L’argumentation
-Les notions essentielles-
A/ Définition de l’argumentation.
L’argumentation permet de présenter et partager un point de vue, une thèse. L’interlocuteur est
ainsi amené à réfléchir à cette thèse construite à partir d’arguments précis.
Pour atteindre cet objectif, le locuteur utilise différentes stratégies. Il peut :
Démontrer : il présente sa thèse à travers un raisonnement scientifique, une
démonstration. Il se met en retrait de son raisonnement.
Convaincre : il cherche à venir « à bout » de la réticence de son interlocuteur et
s’implique personnellement dans sa démonstration, par des arguments précis, des
exemples choisis avec minutie. Il peut utiliser des arguments dits d’autorité (il s’appuie
sur des auteurs), ou sur des arguments dits d’expérience (vécu personnel, faits
historiques).
Persuader : Pour venir à bout de la réticence de son interlocuteur, il s’appuie sur les
émotions que ce même interlocuteur peut ressentir (il tente de l’émouvoir par des procédés
pathétiques, voire même de le faire sourire en discréditant, par l’emploi de l’ironie ou de
l’absurde, une thèse donnée). Il peut aussi tenter de discréditer une thèse en condamnant
celui qui la soutient : c’est l’argument ad hominem (Voltaire l’a très souvent employé
pour manifester ses désaccords philosophiques avec Rousseau en attaquant Rousseau
personnellement –abandon de ses enfants après la publication de l’Emile)
Délibérer : Le locuteur expose différents points de vue, différents aspects d’un même
problème, avant de présenter son opinion et de la justifier.
Le texte argumentatif est souvent présenté comme un texte dialogique car il suppose un dialogue
explicite ou implicite entre un locuteur et son destinataire. Le but de l’argumentation est donc de
créer un échange, d’amorcer une réflexion collective autour d’une thèse donnée. La structure
dialogique apparaît grâce à l’utilisation de pronoms personnels comme « je », ou « nous » et «
vous » (ce qui confèrera une portée plus générale au discours formulé).

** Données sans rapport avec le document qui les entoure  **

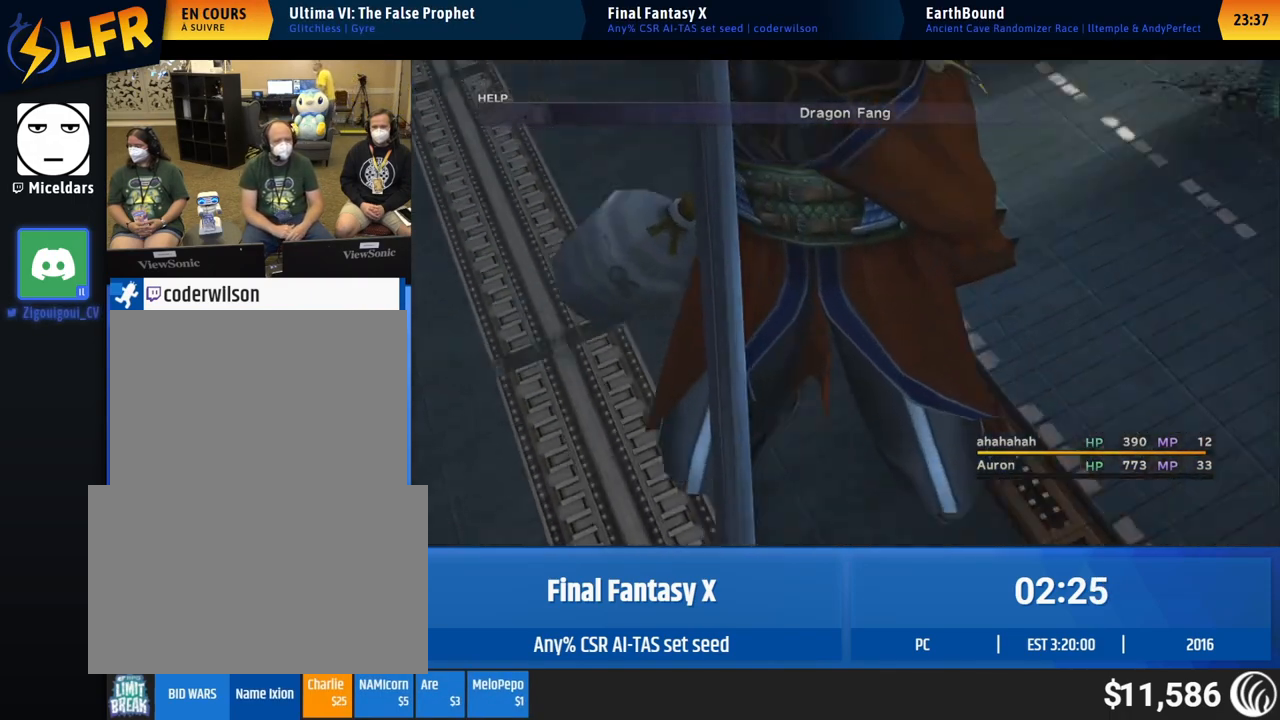
{"buttons": [], "left_stick": "center", "events": []}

B/ Organiser son raisonnement
Qu’il cherche à persuader ou convaincre son interlocuteur, celui qui argumente fera le choix de
présenter directement ou indirectement sa thèse soutenue et devra organiser son propos :
Raisonnement déductif : thèse soutenue => exemples
Raisonnement inductif : exemples => thèse soutenue
Raisonnement par analogie : on justifie la thèse défendue en l’associant à une idée
complémentaire -qui partage des caractéristiques communes- (Freud, dans son essai
Totem et tabou, pour évoquer l’enfant le compare à un primate car il n’a, comme le singe,
aucune conscience de la pudeur et de la morale)
Raisonnement concessif : On feint d’adopter la thèse de l’adversaire pour mieux la réfuter.
(cf : Discours sur le bonheur, Mme du Châtelet –leçon sur les connecteurs logiques)
Raisonnement par syllogisme : Il est présenté en 3 étapes :
Proposition A => Proposition B => Conclusion
(Point commun A/ B)
Tous les hommes sont mortels => Or, Socrate est un homme => Socrate est donc mortel.